When senescence occurs, the phase in which the cell stops dividing and all growth stops, Myc is turned off. This is completely normal. But if the cell nonetheless keeps dividing, it may be because the defense system failed to turn off Myc. This means that yet another mutation has occurred and a tumor suppressor has been disabled that otherwise would keep Myc under control. The process continues and is at risk of making the transition over to invasive cancer, an aggressive disease phase.

Larson and other researchers have been able to show in animal models that tumor cells are often absolutely dependent on Myc. If Myc is turned off or if p53 is activated, the cells immediately stop growing and the senescence condition is again achieved.

Hope for new medicines

To take advantage of the new knowledge, six researchers at Karolinska Institutet, specialized in skin cancer, immunology, the Myc gene and the p53 gene, will collaborate in a project financed by the Knut and Alice Wallenberg Foundation.

They are now working on finding various ways of turning off or inactivating Myc and it is hoped that a medicine that inhibits Myc will be able to be developed on the long term. Other researchers in the team are developing medicines that activate p53.

Collected data:

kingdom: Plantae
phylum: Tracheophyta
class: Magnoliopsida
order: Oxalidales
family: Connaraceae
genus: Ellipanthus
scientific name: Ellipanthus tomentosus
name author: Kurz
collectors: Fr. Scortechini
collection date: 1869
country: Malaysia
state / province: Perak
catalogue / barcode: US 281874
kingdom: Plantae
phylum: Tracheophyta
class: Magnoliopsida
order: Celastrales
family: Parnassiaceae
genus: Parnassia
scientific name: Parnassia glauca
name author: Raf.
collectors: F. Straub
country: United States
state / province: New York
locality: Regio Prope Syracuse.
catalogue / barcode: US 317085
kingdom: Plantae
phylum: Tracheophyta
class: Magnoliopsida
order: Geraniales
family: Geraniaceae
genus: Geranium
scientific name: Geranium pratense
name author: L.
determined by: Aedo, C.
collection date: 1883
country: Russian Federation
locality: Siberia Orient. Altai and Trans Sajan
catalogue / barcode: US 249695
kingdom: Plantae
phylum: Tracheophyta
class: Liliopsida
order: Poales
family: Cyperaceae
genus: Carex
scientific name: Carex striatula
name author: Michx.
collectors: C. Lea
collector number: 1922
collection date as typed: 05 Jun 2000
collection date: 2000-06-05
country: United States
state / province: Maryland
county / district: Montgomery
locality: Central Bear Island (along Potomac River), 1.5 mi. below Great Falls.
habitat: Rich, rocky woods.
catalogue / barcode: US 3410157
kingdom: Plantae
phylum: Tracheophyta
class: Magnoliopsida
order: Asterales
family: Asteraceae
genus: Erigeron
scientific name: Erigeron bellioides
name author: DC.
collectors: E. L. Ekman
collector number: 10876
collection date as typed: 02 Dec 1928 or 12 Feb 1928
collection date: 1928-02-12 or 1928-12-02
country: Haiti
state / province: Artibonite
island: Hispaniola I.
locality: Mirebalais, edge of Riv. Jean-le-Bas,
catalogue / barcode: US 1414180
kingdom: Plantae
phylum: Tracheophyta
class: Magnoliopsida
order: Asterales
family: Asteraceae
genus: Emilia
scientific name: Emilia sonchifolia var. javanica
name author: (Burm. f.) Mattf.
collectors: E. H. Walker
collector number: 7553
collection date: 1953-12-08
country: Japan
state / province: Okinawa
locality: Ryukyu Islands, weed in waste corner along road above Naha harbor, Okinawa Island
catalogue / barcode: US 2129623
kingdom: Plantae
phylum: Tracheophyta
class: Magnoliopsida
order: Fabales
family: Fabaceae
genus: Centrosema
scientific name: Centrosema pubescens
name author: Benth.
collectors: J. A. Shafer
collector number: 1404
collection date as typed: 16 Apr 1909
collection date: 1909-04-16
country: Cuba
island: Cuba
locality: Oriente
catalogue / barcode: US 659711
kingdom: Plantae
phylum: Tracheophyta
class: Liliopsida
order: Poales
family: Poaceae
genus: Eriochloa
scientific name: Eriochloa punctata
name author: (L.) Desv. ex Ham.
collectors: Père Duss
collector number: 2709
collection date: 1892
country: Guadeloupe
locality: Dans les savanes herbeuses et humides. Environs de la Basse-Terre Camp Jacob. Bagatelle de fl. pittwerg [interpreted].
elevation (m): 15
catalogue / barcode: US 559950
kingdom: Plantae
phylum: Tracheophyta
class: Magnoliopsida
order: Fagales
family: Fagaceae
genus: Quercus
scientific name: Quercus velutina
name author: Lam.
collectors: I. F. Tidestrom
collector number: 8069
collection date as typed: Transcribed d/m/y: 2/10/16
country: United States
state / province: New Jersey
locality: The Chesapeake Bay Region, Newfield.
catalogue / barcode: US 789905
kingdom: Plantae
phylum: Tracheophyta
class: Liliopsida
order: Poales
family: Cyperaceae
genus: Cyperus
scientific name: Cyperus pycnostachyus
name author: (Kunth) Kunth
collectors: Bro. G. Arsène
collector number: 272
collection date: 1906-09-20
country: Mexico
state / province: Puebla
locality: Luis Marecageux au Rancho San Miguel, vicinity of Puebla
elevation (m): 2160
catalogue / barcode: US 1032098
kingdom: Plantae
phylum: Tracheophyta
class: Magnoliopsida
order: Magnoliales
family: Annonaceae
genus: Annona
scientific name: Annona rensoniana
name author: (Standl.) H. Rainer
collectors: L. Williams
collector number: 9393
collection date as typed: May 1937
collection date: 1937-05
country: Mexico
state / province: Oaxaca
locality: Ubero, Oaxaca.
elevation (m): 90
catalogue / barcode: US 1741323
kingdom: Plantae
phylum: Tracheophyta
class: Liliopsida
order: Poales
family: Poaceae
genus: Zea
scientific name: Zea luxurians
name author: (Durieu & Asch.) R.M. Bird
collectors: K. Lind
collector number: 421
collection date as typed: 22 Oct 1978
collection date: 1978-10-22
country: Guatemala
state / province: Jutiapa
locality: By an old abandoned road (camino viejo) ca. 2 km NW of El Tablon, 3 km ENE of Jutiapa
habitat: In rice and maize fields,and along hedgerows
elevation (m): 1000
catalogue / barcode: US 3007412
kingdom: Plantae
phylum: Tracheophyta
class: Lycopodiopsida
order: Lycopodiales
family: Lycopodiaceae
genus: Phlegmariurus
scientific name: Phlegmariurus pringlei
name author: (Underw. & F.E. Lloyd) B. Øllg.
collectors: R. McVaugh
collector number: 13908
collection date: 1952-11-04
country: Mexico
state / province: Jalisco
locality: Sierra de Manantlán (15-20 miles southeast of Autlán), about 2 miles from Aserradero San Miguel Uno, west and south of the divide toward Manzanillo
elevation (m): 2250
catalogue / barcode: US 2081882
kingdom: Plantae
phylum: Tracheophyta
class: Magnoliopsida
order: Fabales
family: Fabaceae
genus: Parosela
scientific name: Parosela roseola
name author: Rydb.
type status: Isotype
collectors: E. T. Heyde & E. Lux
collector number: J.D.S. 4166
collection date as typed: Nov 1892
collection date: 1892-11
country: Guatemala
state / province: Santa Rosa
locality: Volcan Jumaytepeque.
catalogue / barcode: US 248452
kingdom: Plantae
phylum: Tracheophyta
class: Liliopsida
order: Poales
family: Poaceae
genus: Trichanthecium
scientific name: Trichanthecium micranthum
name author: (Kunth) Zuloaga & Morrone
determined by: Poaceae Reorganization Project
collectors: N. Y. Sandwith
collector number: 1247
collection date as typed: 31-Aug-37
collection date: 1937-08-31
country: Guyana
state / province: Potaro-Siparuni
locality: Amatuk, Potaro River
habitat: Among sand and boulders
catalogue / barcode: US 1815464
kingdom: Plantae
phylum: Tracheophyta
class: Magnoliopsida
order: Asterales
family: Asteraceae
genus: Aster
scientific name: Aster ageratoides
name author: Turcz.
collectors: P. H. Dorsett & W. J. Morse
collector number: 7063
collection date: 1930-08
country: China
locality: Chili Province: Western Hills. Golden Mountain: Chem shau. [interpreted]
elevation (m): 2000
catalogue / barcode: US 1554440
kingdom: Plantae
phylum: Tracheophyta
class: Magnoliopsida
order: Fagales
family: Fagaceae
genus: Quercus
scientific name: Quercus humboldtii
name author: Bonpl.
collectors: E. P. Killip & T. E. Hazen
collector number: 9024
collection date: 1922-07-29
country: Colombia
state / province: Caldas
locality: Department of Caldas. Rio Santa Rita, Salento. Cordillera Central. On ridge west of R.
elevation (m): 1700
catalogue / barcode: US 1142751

Task set |
1 – Answer these questions using the text on Myc and cancer:
(a) What happens to Myc when senescence occurs?
(b) How many Karolinska Institutet researchers will collaborate on the project?
(c) Which foundation finances the project?
2 – Write the next part of the text on Myc and cancer, beginning after its final sentence.
The collected data stands apart from the text on Myc and cancer and is not part of it.

Outputs in order |
1 –
(a) Myc is turned off.
(b) Six.
(c) The Knut and Alice Wallenberg Foundation.

2 –
“Many cancer medicines are based on killing the actual tumor through programmed cell death. It feels safest, but unfortunately many tumors become resistant and refuse to die. The new treatment could be seen as a plan B. If the cell refuses to die, we say: ‘OK, if you won’t die, you can live, but can never divide’.”

The vision is that the future form of treatment, which has been labeled senescence therapy, will be able to be combined with the tailor-made, targeted therapies that have been developed against the BRAF gene in recent years and have been successful, but where there is currently a problem with the development of resistance.

One of the main ideas of the project is that senescence therapy will be able to interact with immunotherapy, which seeks to stimulate the body’s own immune system to fight the tumor cells. The senescent cells have the characteristic that they emit molecules that attract immune cells. The immune cells can in turn kill tumor cells that have become resistant to treatment. In such a case, there would never be a need to fear the risk that the tumor cells wake up again from their dormant senescent state.

“It is an attractive thought to use several different approaches be able to achieve a truly effective treatment. If we succeed in locking in the tumor cells and blocking three escape routes at the same time, it should at least theoretically be difficult for them to spread, but this remains to be proven,” says Lars-Gunnar Larsson.

Text Nils Johan Tjärnlund
Translation Semantix
Photo Magnus Bergström

 

Facts about malignant melanoma:

The sun’s ultraviolet radiation causes damage in the cells genetic material.

The cells that create the brown pigment that blocks the ultraviolet radiation are called melanocytes. I

t takes more time for lighter skinned people to build up a protection, while darker skinned people most often have a natural protection.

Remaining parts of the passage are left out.